> **TRAVAIL À RÉALISER**
Rédigez la suite de l'extrait sur la nomination d'Alphonse Charles Wright à la tête de la CRIEF, en reprenant après sa dernière phrase.

La nomination de l’ancien ministre Alphonse Charles Wright à la tête de la Cour de répression des infractions économiques et financières (CRIEF) constitue un choix stratégique pour l’État, tant pour le traitement efficace des dossiers pendants que pour freiner la montée de la corruption au sein des structures publiques, en cette période de crise de liquidités, laquelle a pour corollaire des dépenses extrabudgétaires signalées par plusieurs experts.
On se rappelle qu’il y a trois ans, lorsqu’il occupait le poste de procureur général de la République, notre pays était très respecté dans la lutte contre la corruption et le détournement des deniers publics. Les agents de l’État, y compris les ministres, observaient alors une discipline budgétaire stricte, et « l’empereur des poursuites » régnait en maître.
Ces deux dernières années, la CRIEF avait perdu une grande partie de son influence sur le terrain, et des scandales ont éclaté un peu partout, avec des montants faramineux, au détriment du contribuable et du développement de notre pays.

> **Données des paramètres extrinsèques de caméra**

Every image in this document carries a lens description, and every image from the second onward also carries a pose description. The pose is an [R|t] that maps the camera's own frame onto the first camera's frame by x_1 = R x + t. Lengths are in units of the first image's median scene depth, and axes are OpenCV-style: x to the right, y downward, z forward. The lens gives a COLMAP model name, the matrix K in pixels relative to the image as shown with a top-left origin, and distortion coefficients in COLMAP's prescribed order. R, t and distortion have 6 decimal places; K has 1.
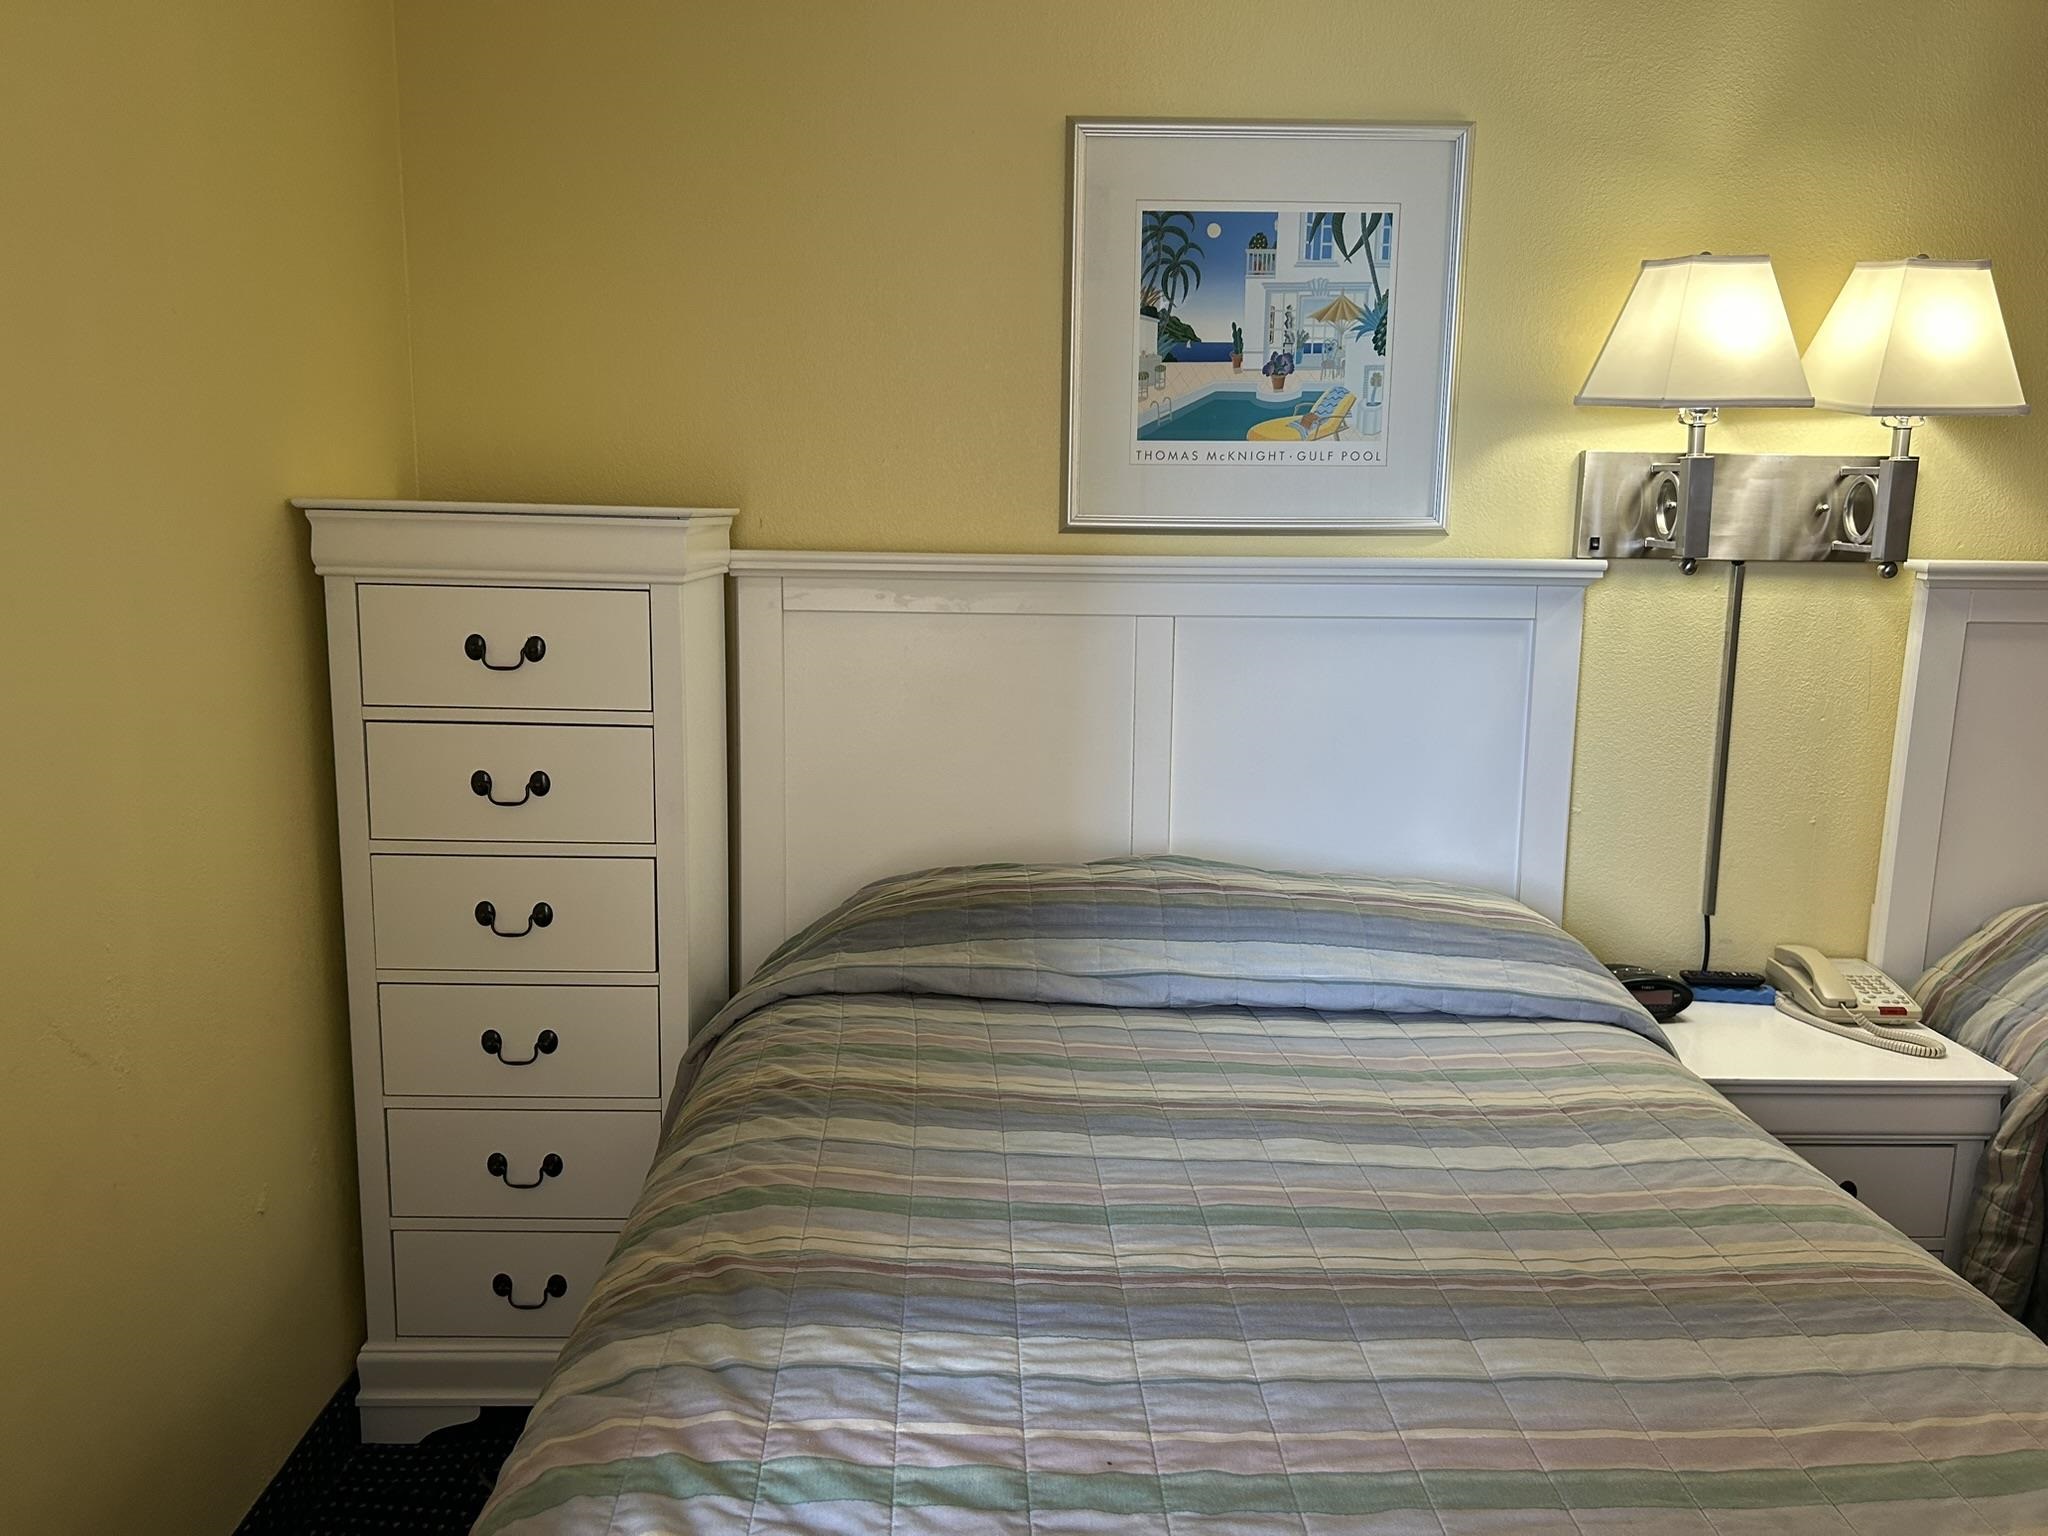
lens RADIAL K [[1542.4, 0, 1004.1], [0, 1542.4, 766.6], [0, 0, 1]] dist [0.041507, -0.046917]
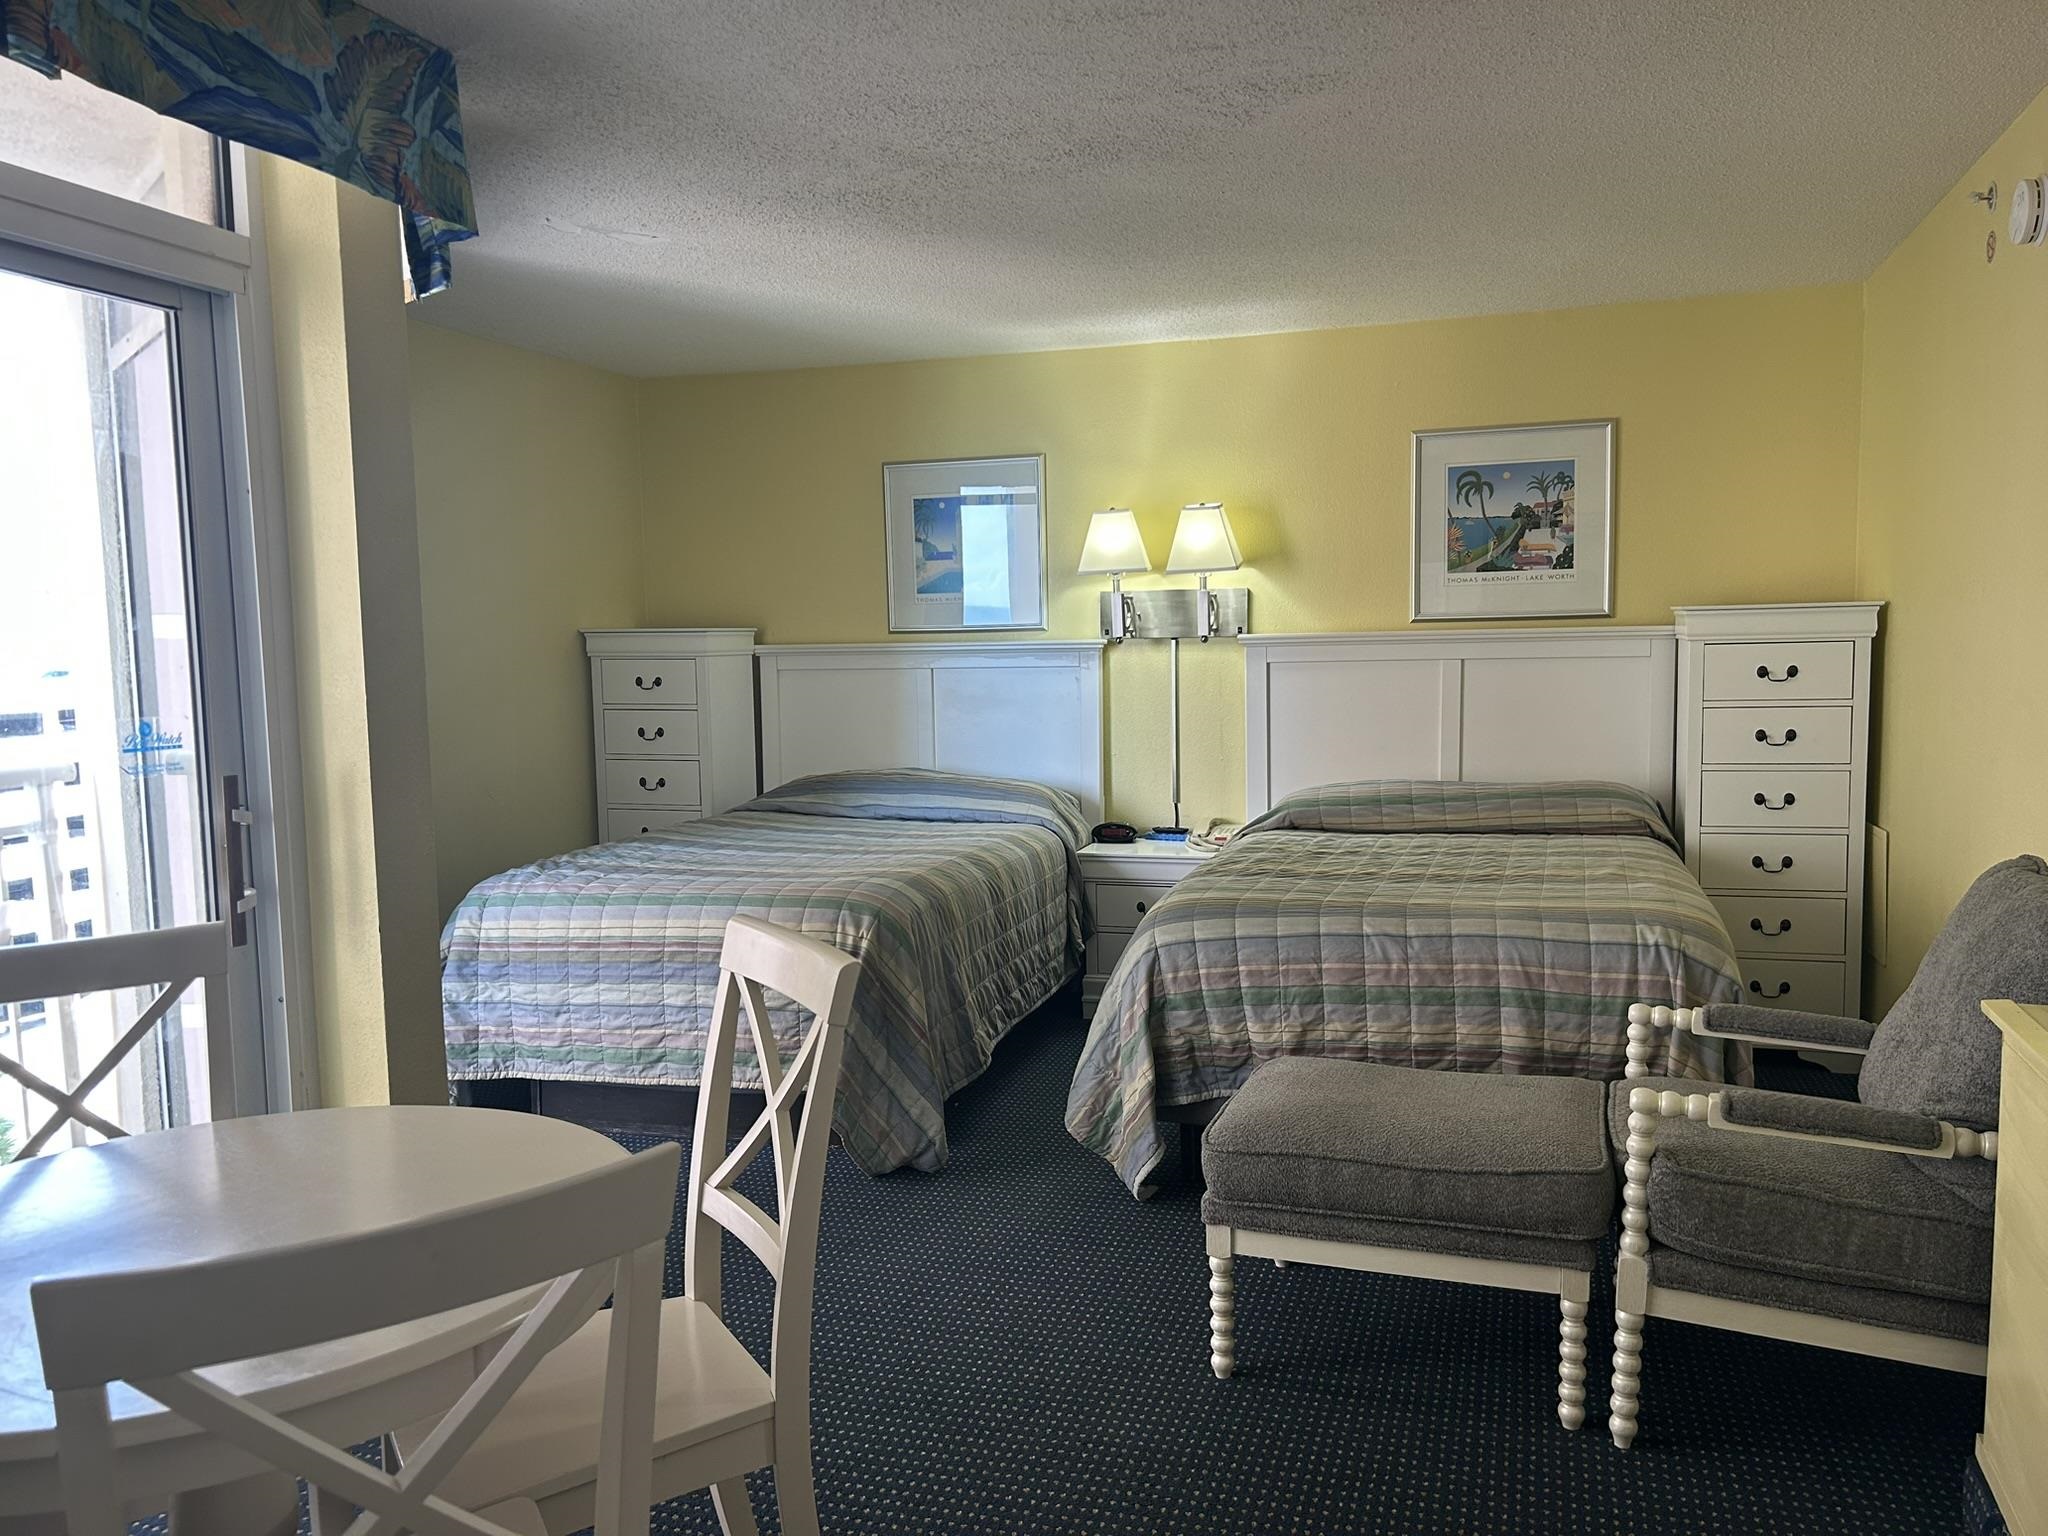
lens RADIAL K [[1542.4, 0, 1028.8], [0, 1542.4, 776.7], [0, 0, 1]] dist [0.041507, -0.046917]
pose [[0.948061, -0.000752, -0.318088, 0.999608], [-0.021555, 0.997547, -0.066605, 0.218579], [0.317358, 0.070002, 0.945719, -1.140958]]
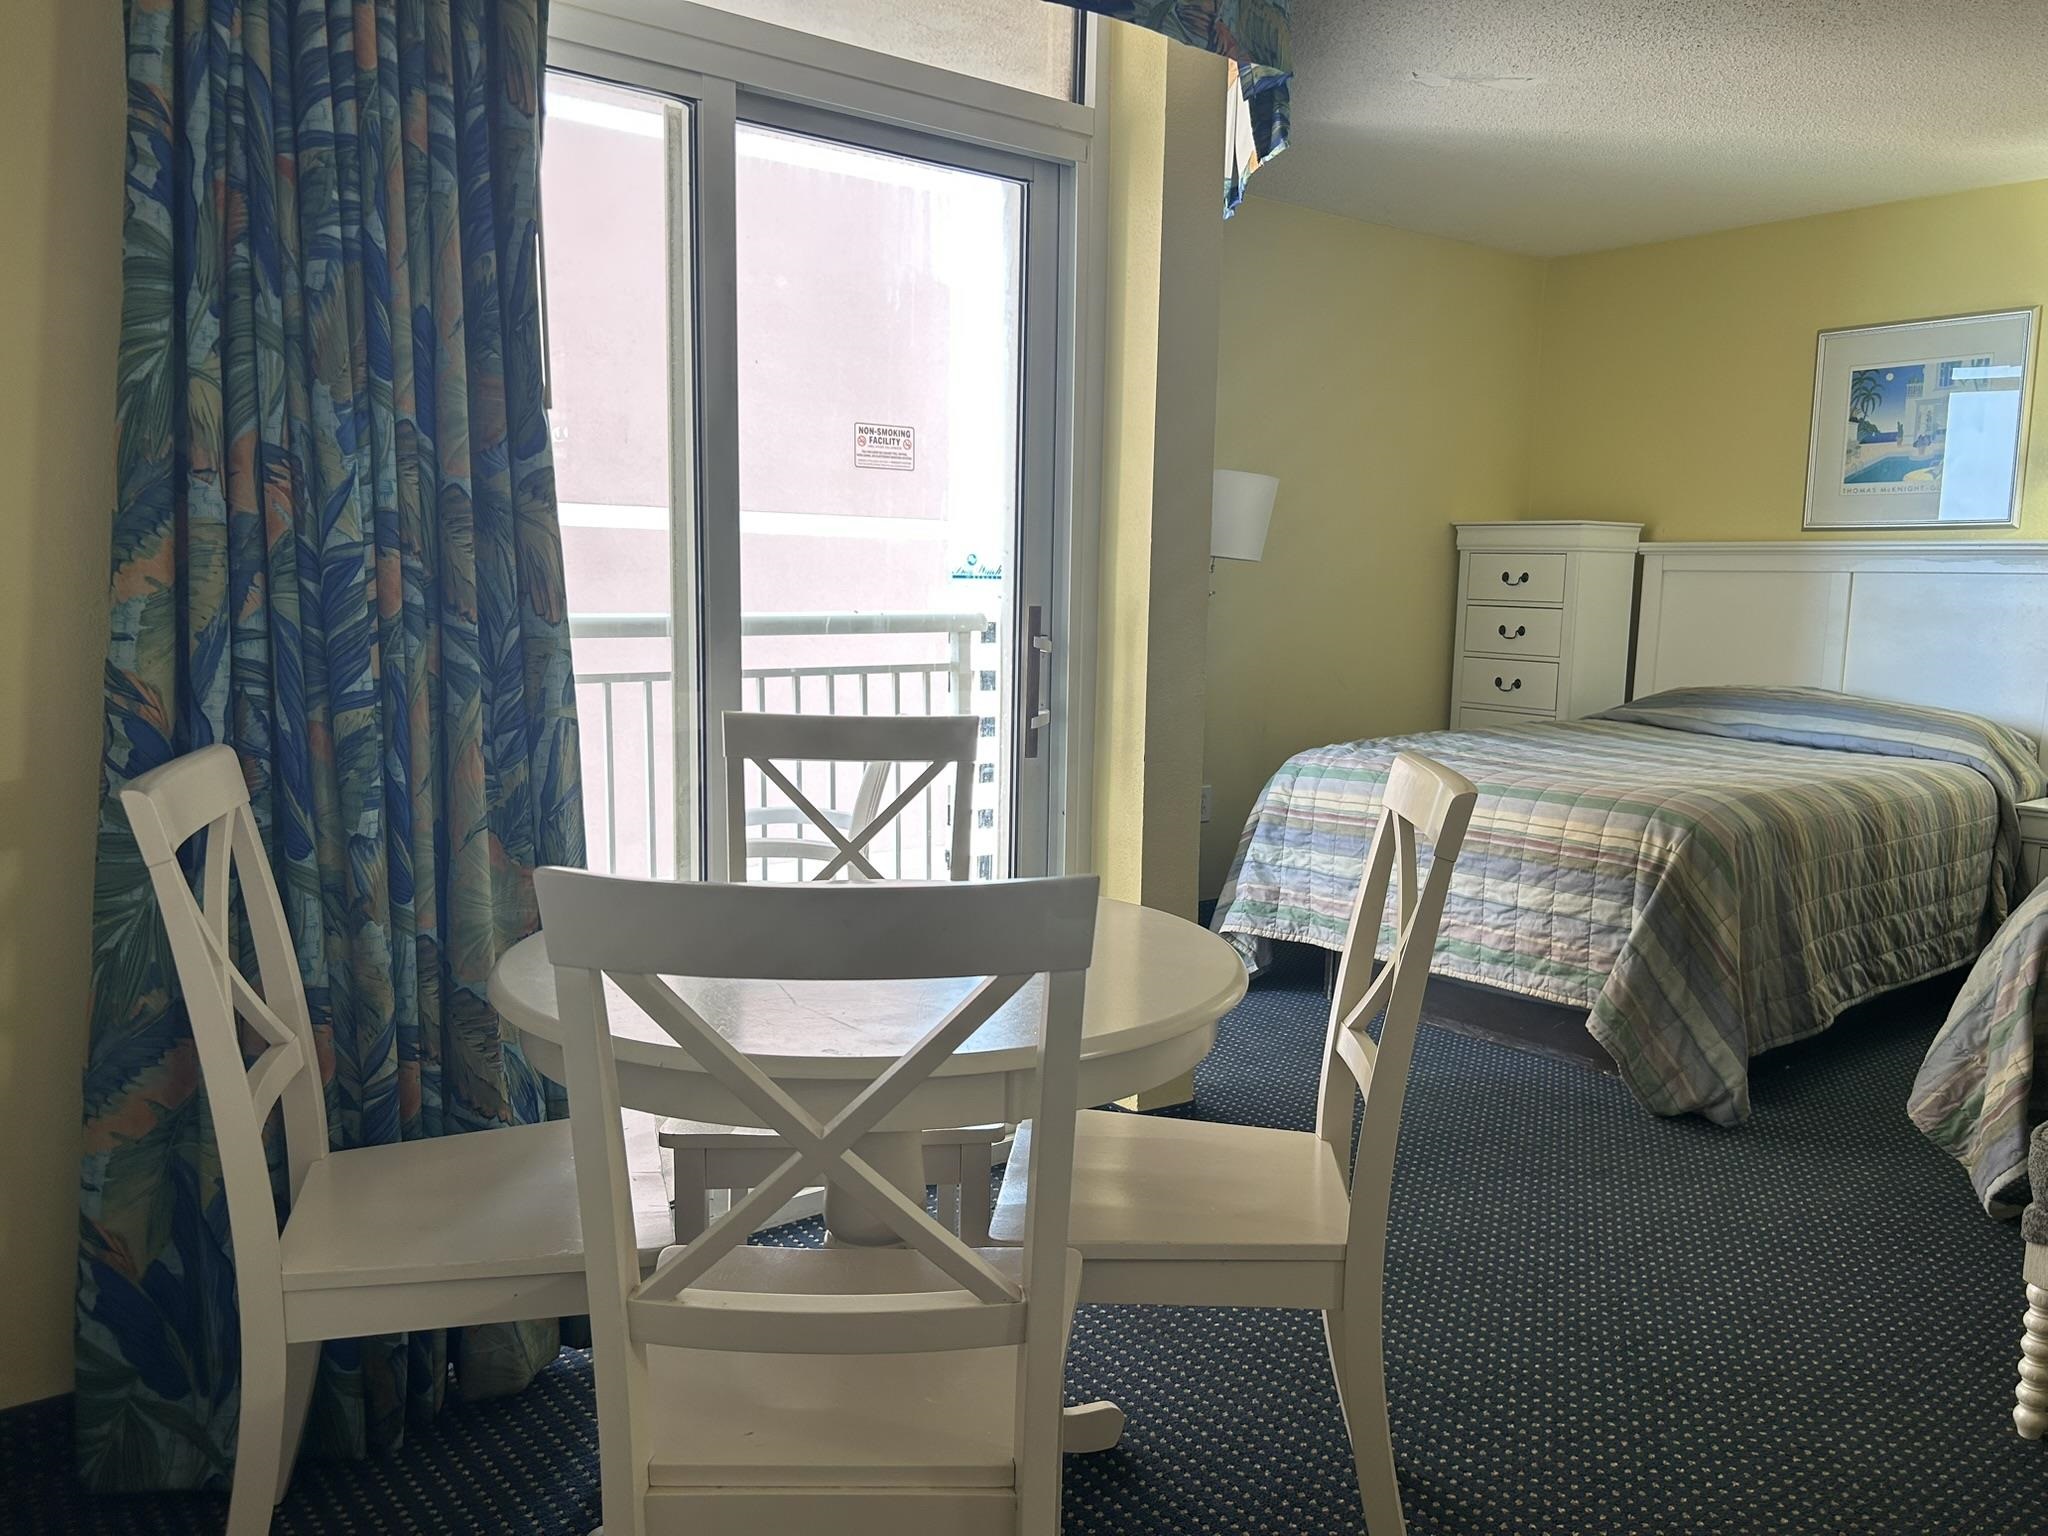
lens RADIAL K [[1542.4, 0, 1021.8], [0, 1542.4, 780.1], [0, 0, 1]] dist [0.041507, -0.046917]
pose [[0.599312, 0.105870, -0.793484, 1.092829], [-0.140053, 0.989795, 0.026282, 0.263171], [0.788169, 0.095378, 0.608023, -1.020463]]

> **RÉPONSE ATTENDUE**
Ce retour triomphal est donc un signe d’espoir et de renforcement de la confiance, aussi bien auprès de la population que des partenaires techniques et financiers. Les observateurs les plus avertis saluent cette décision du Président de la République, visant à redorer le blason de cette institution qui inspirait confiance aux citoyens et suscitait la crainte chez les délinquants en col blanc.
Tout le monde sait à quel point ces fléaux ont contribué au retard socio-économique de notre pays.
Je souhaite bonne chance à ce grand patriote pour la réussite de cette exaltante mission. Que Dieu le guide et le protège. Amen.